Fort Sumter, 1,390 yards distant from Battery Gregg, prepared for siege, too. Brick and stone masonry “counterforts,” already built at each extremity of the esplanade as protection for the magazines, were now strengthened, and much of the remaining gorge exterior was sandbagged, or otherwise protected. The casemates on the right flank (“sea front”) were filled with sand, and the rooms on the gorge were filled with damp cotton bales laid in sand. The upper-tier magazines were abandoned and filled with sandbags to protect the magazines below. Protective revetments and defensive devices of various sorts were introduced at various points throughout the fort. During this period the garrison was host at frequent intervals to officers on leave, citizens of Charleston, and even many ladies, who came to see the scars of the April battle, to admire the drill, or to observe the preparations. At the end of June 1863, Fort Sumter was garrisoned with 5 companies (perhaps 500 men) of the First South Carolina Artillery, under the command of Col. Alfred Rhett. Its armament, meanwhile, had been reduced to 68 guns and mortars, many of the finest pieces having been removed to strengthen other fortifications about the harbor.
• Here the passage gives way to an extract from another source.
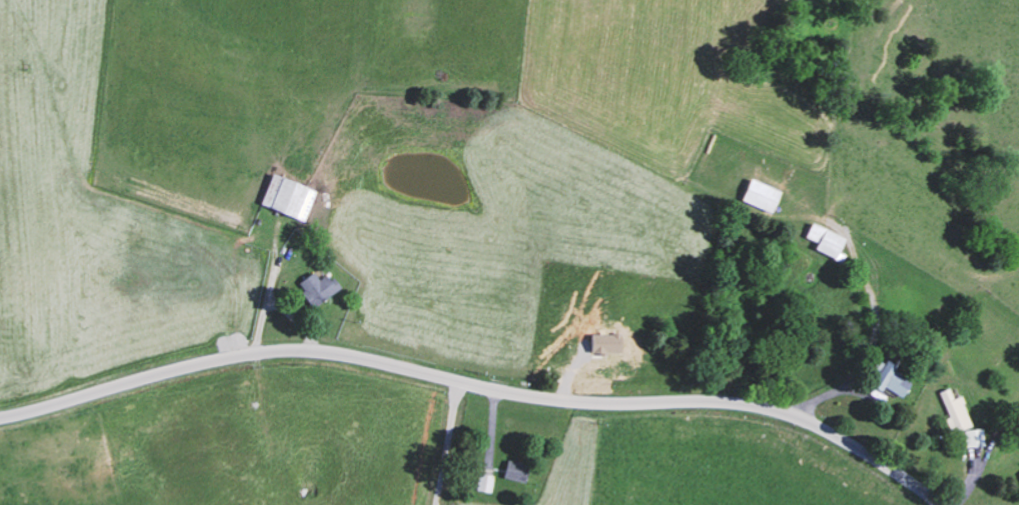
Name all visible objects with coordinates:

On the morning of July 10, 3,000 Union infantrymen, supported by the artillery on Folly Island and the guns of 4 monitors, descended on the southern end of Morris Island. Brig. Gen. Truman Seymour, a company commander at Fort Sumter 2 years before, commanded the assault. Within 4 hours, three-fourths of Morris Island was in his hands. Hopelessly outgunned and outmanned, the Confederate forces fell back to Battery Wagner. The guns of Fort Sumter helped to cover the retreat.

A “desperate” assault upon Wagner the following morning failed, though the parapet was briefly gained. General Gillmore established counterbatteries and tried again on the 18th. From noon until nightfall that day “without cessation or intermission,” Federal guns poured a “storm of shot and shell upon Fort Wagner ... perhaps unequalled in history”; then, some 6,000 troops assaulted—in the van, the 54th Massachusetts, “the first colored regiment of the North to go to war.” In a short savage struggle, Seymour’s force suffered 1,500 casualties. Though one angle of the fort was gained and held for a time, the attack was repulsed.
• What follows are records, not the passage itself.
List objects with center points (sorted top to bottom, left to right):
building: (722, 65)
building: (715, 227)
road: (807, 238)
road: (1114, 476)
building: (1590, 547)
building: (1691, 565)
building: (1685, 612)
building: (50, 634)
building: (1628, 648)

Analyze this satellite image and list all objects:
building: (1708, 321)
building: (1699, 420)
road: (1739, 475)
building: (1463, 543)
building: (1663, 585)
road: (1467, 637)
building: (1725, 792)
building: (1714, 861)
Thwarted in his plan to secure easy possession of Morris Island as a base for breaching operations against Fort Sumter, General Gillmore now determined to attempt that fort’s reduction from the ground already in his possession. Batteries Wagner and Gregg would be taken by protracted siege operations. At Fort Sumter, removal of guns and ammunition continued apace. Anticipating that Sumter was “liable to be silenced sooner or later,” and fearing attack at other points about the harbor, the Confederate authorities husbanded their resources. By mid-August, Fort Sumter’s armament was reduced to a safe minimum of 38 guns and 2 mortars.
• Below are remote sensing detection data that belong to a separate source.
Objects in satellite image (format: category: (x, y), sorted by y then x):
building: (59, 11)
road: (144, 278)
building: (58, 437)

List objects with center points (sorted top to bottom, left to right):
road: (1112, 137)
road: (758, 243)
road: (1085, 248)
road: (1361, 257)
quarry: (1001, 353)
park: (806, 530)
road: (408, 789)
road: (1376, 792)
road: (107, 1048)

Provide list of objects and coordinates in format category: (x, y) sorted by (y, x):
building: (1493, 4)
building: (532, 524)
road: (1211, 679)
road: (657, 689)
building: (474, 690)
At distances of 2 to 2½ miles from Fort Sumter—distances extraordinary for such operations—Gillmore set up eight batteries of heavy rifled cannon. In the marsh west of Morris Island, where the mud was “like liquid,” his engineers successfully emplaced a “200 pounder” to fire on Charleston; this was to be the notorious “Swamp Angel.”

The first great breach in Fort Sumter’s walls. Left Face interior, August 20, 1863. From an original photograph by G. S. Cook. Courtesy Mrs. T. R. Simmons, Charleston.

The First Great Bombardment of Fort Sumter

After some experimental firing starting August 12, the bombardment of Fort Sumter began in earnest on August 17. Nearly 1,000 shells were hurled at the fort that first day; nearly 5,000 more during the week following. Even at the end of the first day it was obvious that Fort Sumter was never intended to withstand “200 pound Yankee Parrotts.” Then, 3 days later, a 13-ton monster throwing 250-pound shells was added, making 18 rifled cannon in action. Because of the range involved, the fort could not reply to the land batteries, and the monitors presented themselves only fleetingly.

On the 21st, with the “Swamp Angel” in position, Gillmore demanded the evacuation of Fort Sumter and Morris Island, threatening direct fire on the city of Charleston. Gillmore’s ultimatum was unsigned, and General Beauregard was absent from his headquarters; but before confirmation could be secured, Gillmore had opened fire on the city. But little damage had been done when, on the 36th round, the “Swamp Angel” burst. Meanwhile, Beauregard had delivered an indignant reply. The bombardment of Fort Sumter continued.